Ada hukum sunyi yang bekerja di luar kehendakmu; sebuah gaya yang mengatur pertemuan tanpa perlu paksaan. Seperti embun yang tahu kapan harus jatuh ke rerumputan, seperti daun kering yang akhirnya berserah pada angin. Begitu pula jodoh—datang bukan karena kepandaianmu mengatur langkah, melainkan karena semesta telah menuliskan jalannya.
Sejauh apapun engkau mengembara, sehebat apapun engkau membangun tembok di sekeliling hati, tetap ada satu nama yang diam-diam mengeja dirimu dalam setiap denyut napas. Ada satu jiwa yang, tanpa kau tahu, telah menghafal sepi dan harapmu.
Jodoh adalah panggilan pulang—bukan hanya kepada seseorang, tetapi kepada bagian dari dirimu yang pernah hilang. Ia datang tidak untuk menambal kekuranganmu, tetapi untuk menyempurnakan perjalananmu. Ia bukan cermin yang memantulkan bayangmu, tetapi lensa yang memperjelas arahmu.
Seperti besi sembrani, dua kutub yang tampak bertolak malah saling mengikat. Perbedaan yang tadinya menakutkan perlahan menjadi jembatan, menjadi tarikan halus yang mengajari kita tentang sabar, tentang percaya, tentang bagaimana dua dunia bisa berbagi langit yang sama.
Jodoh adalah keajaiban kecil dalam perjalanan panjang manusia– keajaiban yang membuat kita paham bahwa cinta tidak selalu tumbuh di tanah yang subur, tidak selalu datang dari arah yang kita duga, tetapi tetap menemukan jalannya, seperti akar yang menyelinap melewati batu-batu keras, mencari air kehidupan.

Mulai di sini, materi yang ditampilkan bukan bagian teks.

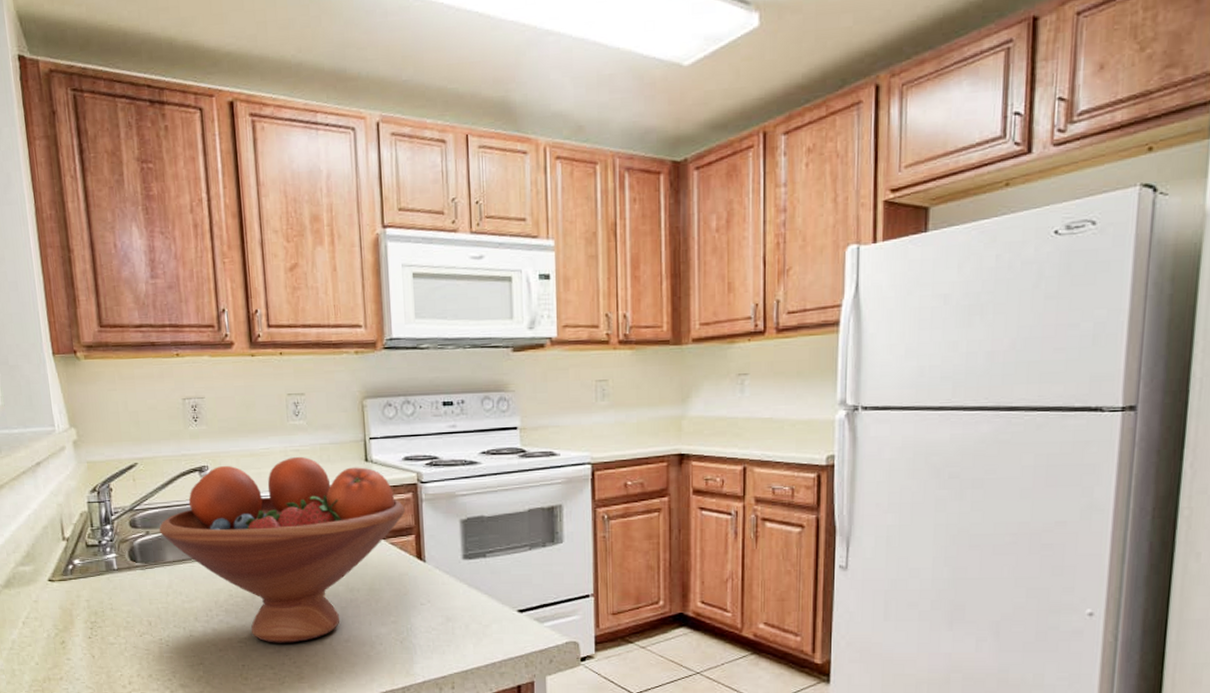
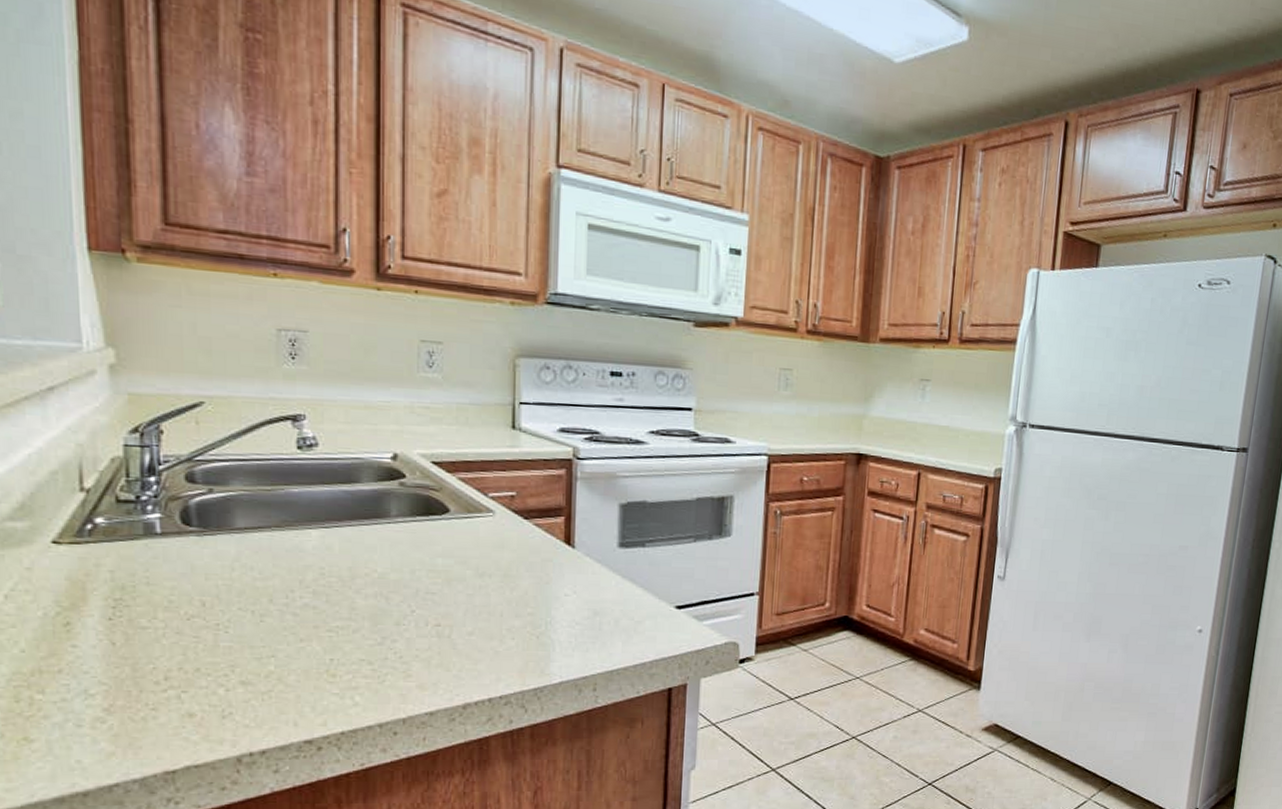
fruit bowl: present [159,456,405,643] -> none [228,415,555,634]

Saudaraku, jangan tergesa dalam menakar jodohmu. Ia bukan siapa yang paling cepat datang, tetapi siapa yang tak pernah lelah bertahan. Bukan siapa yang membuatmu mabuk bahagia sesaat, tetapi siapa yang bersedia menggenggam tanganmu ketika musim berubah.
Dan ketika kau menemukannya, kau akan tahu: bukan hatimu yang menyerah, melainkan semestamu yang akhirnya pulang.